U.S. stock prices fell more than 5% in the two-day aftermath of the British vote to leave the European Union. But equities have since regained those losses and are back near all-time highs.
S&P 500 stock price index, Jan 4 to July 1. Source: FRED.
By contrast, the yield on 10-year U.S. Treasury bonds fell about 25 basis points post Brexit and stayed there. That puts long-term interest rates down about 75 basis points for the year and near their all-time low.
Yield on 10-year U.S. Treasury bond, Jan 4 to June 30. Source: FRED.
The inflation-compensated 10-year yield fell about 15 basis points post Brexit and 60 bp for the year. That leaves the other 10-bp decline in nominals post Brexit to be accounted for by lower expectations of inflation.
Yield on 10-year Treasury Inflation Protected securities, Jan 4 to June 30. Source: FRED.
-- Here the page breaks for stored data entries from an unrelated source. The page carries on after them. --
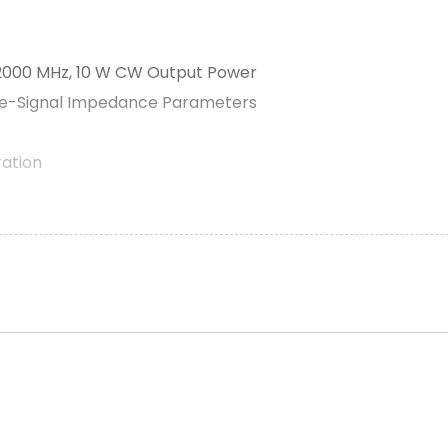
 2000 MHz, 10 W CW Output Power
rge-Signal Impedance Parameters
ation
4 mm Tape Width, 13-inch Reel.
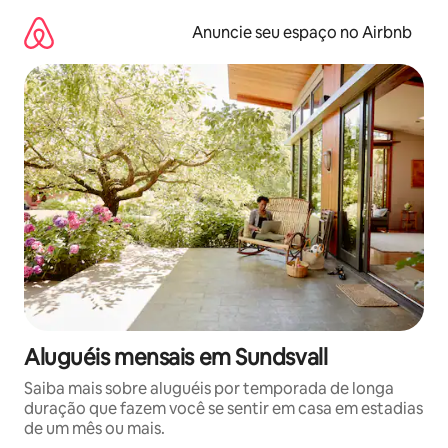
Pular
para
Anuncie seu espaço no Airbnb
o
conteúdo
Aluguéis mensais em Sundsvall
Saiba mais sobre aluguéis por temporada de longa
duração que fazem você se sentir em casa em estadias
de um mês ou mais.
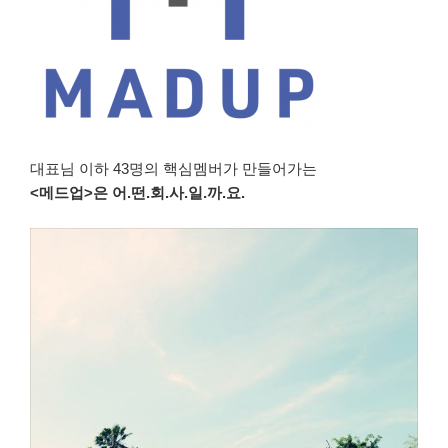
대표님 이하 43명의 핵심멤버가 만들어가는
<메드업>은 어.떤.회.사.일.까.요.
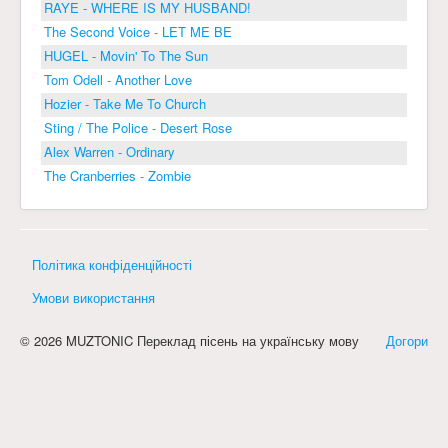
RAYE - WHERE IS MY HUSBAND!
The Second Voice - LET ME BE
HUGEL - Movin' To The Sun
Tom Odell - Another Love
Hozier - Take Me To Church
Sting / The Police - Desert Rose
Alex Warren - Ordinary
The Cranberries - Zombie
Політика конфіденційності
Умови використання
© 2026 MUZTONIC Переклад пісень на українську мову
Догори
All this is consistent with the view that Brexit initially sparked fears of substantial effects on economic growth. These fears may have since subsided. But the expectation remains that central banks around the world will be keeping real rates low for an even longer period than anticipated prior to the British vote.
Here's a plot of the 10-year expected inflation rate that is implied by the difference between the previous two graphs. Currently it's down to 1.4%. If you described this series as "well-anchored," what you might mean is that it's anchored well below the Fed's long-run 2% target. And it seems to have drifted even lower as a result of events in Britain last week.
Breakeven inflation rate on 10-year Treasuries, Jan 4 to June 30. Source: FRED.
In other words, markets think the Fed will try a little harder, but be a little less successful, to achieve its long-run objectives.